#### [原文]
• • • •

2020-01-20

[EFSA]意見等

-フルキサピロキサドの既存MRLsのレビュー

Review of the existing maximum residue levels for fluxapyroxad according to Article 12 of Regulation (EC) No 396/2005

EFSA Journal 2020;18(1):5984 16 January 2020

https://www.efsa.europa.eu/en/efsajournal/pub/5984

さらなる検討が必要。

 

-チエンカルバゾン-メチルの既存MRLsのレビュー

Review of the existing maximum residue levels for thiencarbazone‐methyl according to Article 12 of Regulation (EC) No 396/2005

EFSA Journal 2020;18(1):5957  16 January 2020

https://www.efsa.europa.eu/en/efsajournal/pub/5957

規制の枠組みに必要なすべての情報が提示され、消費者へのリスクは確認されなかった。

• • • •

#### [データ]
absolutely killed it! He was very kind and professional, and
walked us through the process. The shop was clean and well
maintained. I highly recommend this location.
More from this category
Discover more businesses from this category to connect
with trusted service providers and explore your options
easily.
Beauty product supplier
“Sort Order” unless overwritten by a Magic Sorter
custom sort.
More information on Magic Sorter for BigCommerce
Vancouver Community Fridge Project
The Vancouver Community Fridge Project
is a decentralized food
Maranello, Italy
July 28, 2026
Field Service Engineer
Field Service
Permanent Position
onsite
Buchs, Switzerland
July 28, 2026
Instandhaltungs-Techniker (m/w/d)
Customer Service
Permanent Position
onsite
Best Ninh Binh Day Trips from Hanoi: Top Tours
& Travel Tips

• • • •

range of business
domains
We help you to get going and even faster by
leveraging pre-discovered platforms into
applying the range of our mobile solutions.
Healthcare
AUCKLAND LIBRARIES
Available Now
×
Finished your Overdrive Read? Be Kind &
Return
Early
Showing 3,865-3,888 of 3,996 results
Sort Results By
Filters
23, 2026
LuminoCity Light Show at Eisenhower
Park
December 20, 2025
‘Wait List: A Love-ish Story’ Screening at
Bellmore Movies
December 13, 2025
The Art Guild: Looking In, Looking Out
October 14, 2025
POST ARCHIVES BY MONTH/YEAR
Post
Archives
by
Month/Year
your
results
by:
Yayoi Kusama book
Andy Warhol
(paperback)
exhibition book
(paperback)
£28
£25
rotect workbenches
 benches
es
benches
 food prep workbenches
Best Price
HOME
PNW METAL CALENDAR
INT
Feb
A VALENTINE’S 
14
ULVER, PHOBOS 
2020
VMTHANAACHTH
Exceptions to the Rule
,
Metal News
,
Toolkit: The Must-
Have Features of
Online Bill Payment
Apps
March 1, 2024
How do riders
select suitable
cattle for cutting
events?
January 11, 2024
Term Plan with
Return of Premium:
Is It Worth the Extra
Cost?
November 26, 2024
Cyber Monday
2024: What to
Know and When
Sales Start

• • • •

#### [取り組む課題]
- A) 次の(i)〜(iii)が原文の内容と一致するかどうかを、それぞれ「はい」か「いいえ」で答え、判断の根拠となる原文の語句をそのまま引用せよ。
(i) フルキサピロキサドの既存MRLsのレビューについては、さらなる検討が必要とされている。
(ii) チエンカルバゾン-メチルについては、消費者へのリスクが確認された。
(iii) チエンカルバゾン-メチルのレビューは EFSA Journal 2020;18(1):5957 に掲載されている。
- B) 原文によれば、フルキサピロキサドの既存の最大残留基準値のレビューは、どの規則の第何条に基づいて行われたか。
- C) 原文の「規制の枠組みに必要なすべての情報が提示され、消費者へのリスクは確認されなかった。」という文を英語に訳せ。

#### [課題の解答]
- A)
(i) はい:「さらなる検討が必要。」
(ii) いいえ:「消費者へのリスクは確認されなかった。」
(iii) はい:「EFSA Journal 2020;18(1):5957」

- B) 規則(EC) No 396/2005の第12条に基づいて行われた。

- C) All the information required by the regulatory framework was provided, and no risk to consumers was identified.